Axiom functional_extensionality : forall {X Y: Type}
                                    {f g : X -> Y},
  (forall (x:X), f x = g x) -> f = g.
  
Example function_equality_ex2 :
  (fun x => plus x 1) = (fun x => plus 1 x).
Proof.
  apply functional_extensionality. intros x.
  apply add_comm.
Qed.

Defining something as an Axiom is to make Coq accept it without proof. It can be dangerous if the axiom is inconsistent. An inconsistent axiom ruins the whole logic system. But fortunately, mathematicians already prove that functional extensionality if consistent.

An axiom $\Phi$ is inconsistent informally means there is some proposition P that both $P$ and $\lnot P$ is provable by $\Phi$ (a contradiction)

Another example of using functional extensionality: the function rev_append reverse a list, but in a tail-recursive manner. We verify it equal to the old one (rev).

(** Exercise (tr_rev_correct) *)
Fixpoint rev_append {X} (l1 l2 : list X) : list X :=
  match l1 with
  | [] => l2
  | x :: l1' => rev_append l1' (x :: l2)
  end.

Definition tr_rev {X} (l : list X) : list X :=
  rev_append l [].

Lemma tr_rev_connection: forall X (l1 l2: list X),
  rev_append l1 l2 = rev_append l1 [ ] ++ l2.
Proof.
  intros X l1.
  induction l1.
  + reflexivity.
  + intros l2. simpl. rewrite (IHl1 (x::l2)). rewrite (IHl1 [x]).
    rewrite <- app_assoc. simpl. reflexivity.
Qed.

Lemma tr_rev_immediate: forall X (l: list X) (x: X) ,
  rev_append l [x] = rev_append l [ ] ++ [x].
Proof.
  induction l as [| a l1].
  + simpl; reflexivity.
  + intros. simpl. rewrite IHl1. rewrite <- app_assoc.
    simpl. rewrite (tr_rev_connection). reflexivity.
Qed.
  
Theorem tr_rev_correct : forall X, @tr_rev X = @rev X.
Proof.
  intros X.
  apply functional_extensionality.
  intros l. induction l.
  - reflexivity.
  - simpl.
    rewrite <- IHl.
    unfold tr_rev.
    simpl. apply tr_rev_immediate.
Qed.

Exclude Middle

The principal of Exclude Middle is $\forall P, P \lor \lnot P$ - for any proposition P, either P is true or not-P is true.

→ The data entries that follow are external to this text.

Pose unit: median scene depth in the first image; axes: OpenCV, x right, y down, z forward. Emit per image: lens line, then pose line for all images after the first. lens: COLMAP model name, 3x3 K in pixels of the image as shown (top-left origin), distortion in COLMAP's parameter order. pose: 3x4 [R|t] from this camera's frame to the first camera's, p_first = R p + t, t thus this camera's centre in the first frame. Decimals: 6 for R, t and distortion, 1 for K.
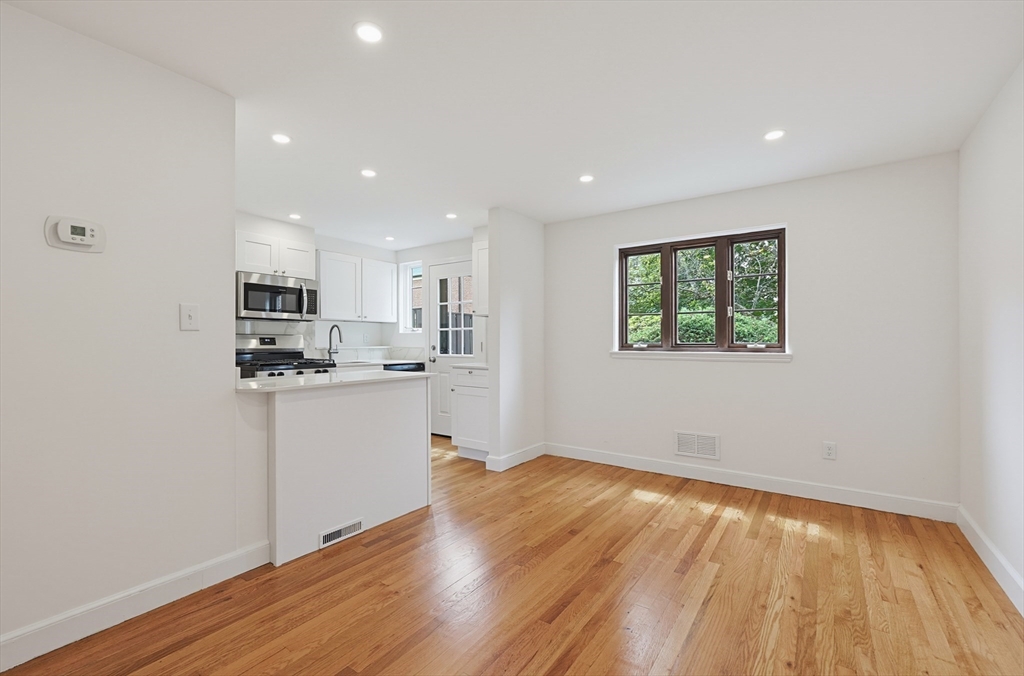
lens RADIAL K [[441.7, 0, 519.3], [0, 441.7, 336.8], [0, 0, 1]] dist [0.000032, 0.000287]
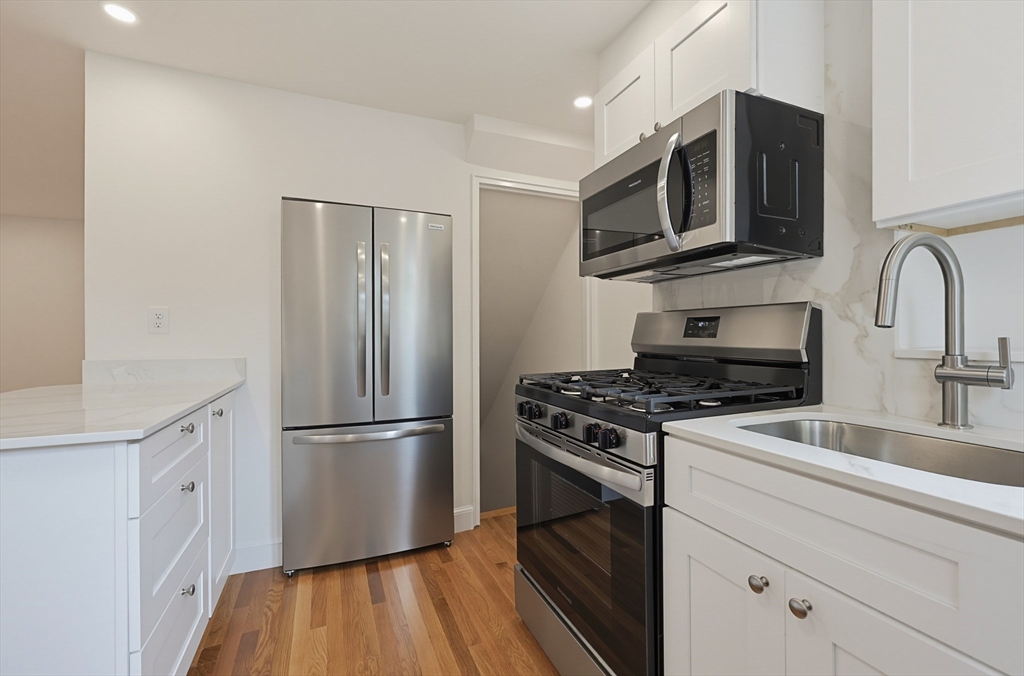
lens RADIAL K [[441.7, 0, 519.3], [0, 441.7, 336.8], [0, 0, 1]] dist [0.000032, 0.000287]
pose [[-0.534990, 0.001462, -0.844857, -0.159471], [0.010315, 0.999935, -0.004802, 0.016357], [0.844795, -0.011284, -0.534971, 0.949694]]
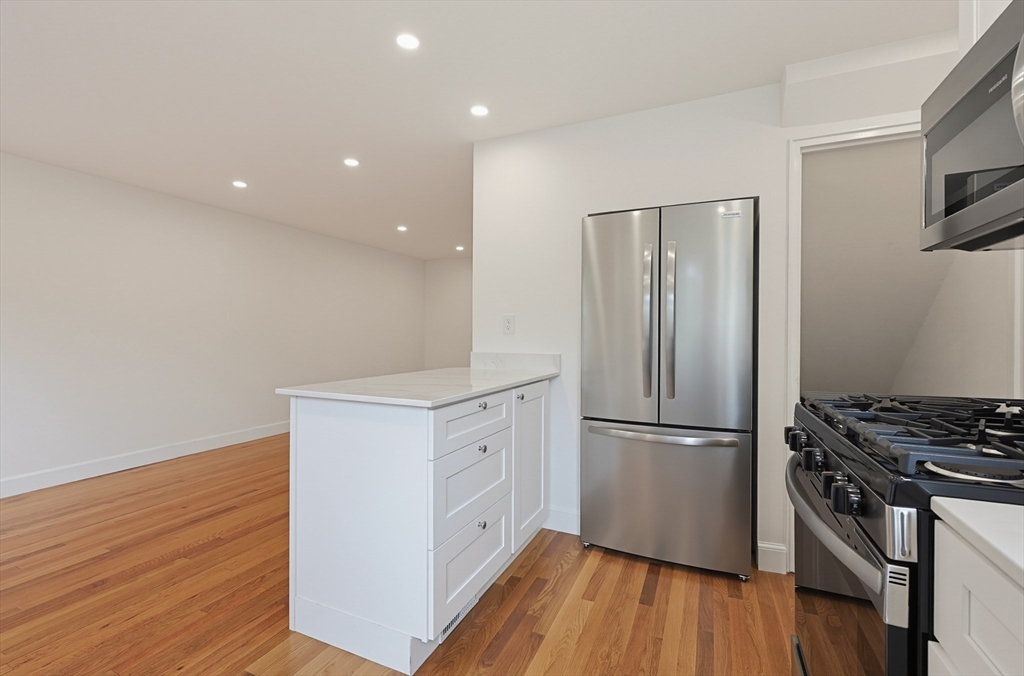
lens RADIAL K [[441.7, 0, 519.3], [0, 441.7, 336.8], [0, 0, 1]] dist [0.000032, 0.000287]
pose [[-0.984866, -0.004711, -0.173253, -0.240082], [-0.004263, 0.999987, -0.002959, 0.013289], [0.173265, -0.002176, -0.984873, 0.996642]]
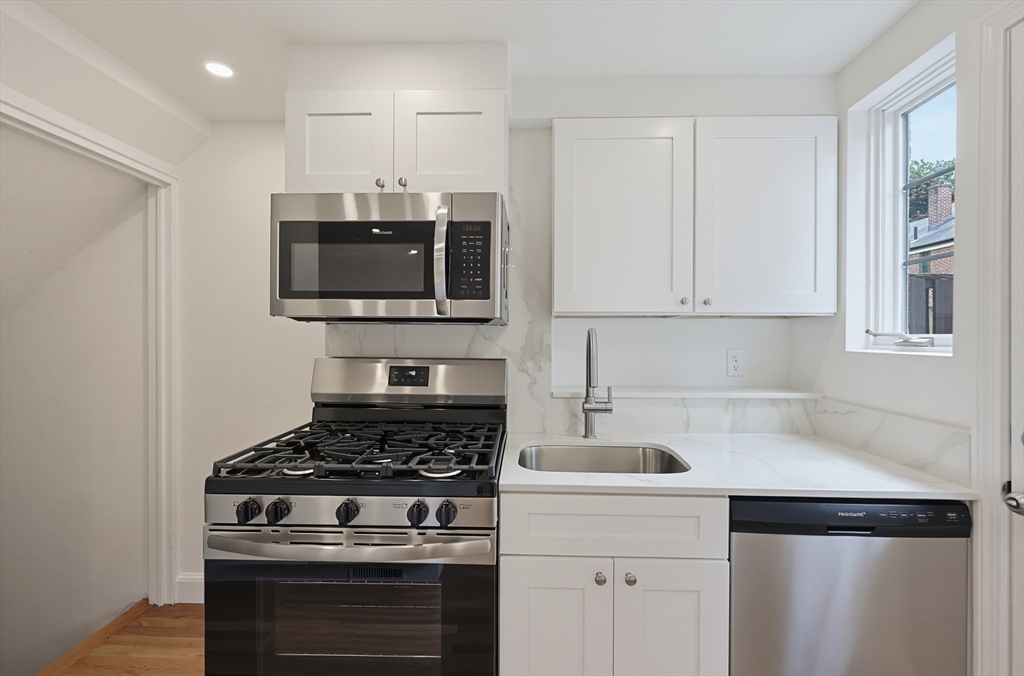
lens RADIAL K [[441.7, 0, 519.3], [0, 441.7, 336.8], [0, 0, 1]] dist [0.000032, 0.000287]
pose [[0.541508, 0.003120, -0.840690, -0.168927], [0.001934, 0.999986, 0.004957, -0.023132], [0.840694, -0.004310, 0.541494, 0.773706]]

The foremost reason why Coq does not include it maybe because, apparently, it only works with decidable propositions. Another fact that Coq does not like it is that with Exclude Middle, we are able to prove something without actually construct it (for example, see the Non-constructive proofs over the infinite).

But we can always add it if we want:

Definition excluded_middle := forall P : Prop,
  P \/ ~ P.

This example demonstrate a safer way to use an unprovable axiom, that is, to put it in the hypothesis:

(** Exercise (not_exists_dist) *)

Theorem not_exists_dist :
  excluded_middle ->
  forall (X:Type) (P : X -> Prop),
    ~ (exists x, ~ P x) -> (forall x, P x).
Proof.
  intros em X P H x.
  Check excluded_middle = forall P : Prop, P \/ ~ P.
  destruct (em (P x)).
  - apply H0.
  - unfold not in H. destruct H.
    exists x. apply H0.
Qed.

Summary

This post shows the propositional logic calculus in Coq, how to program with it, and the logic core of Coq. Hope you like it.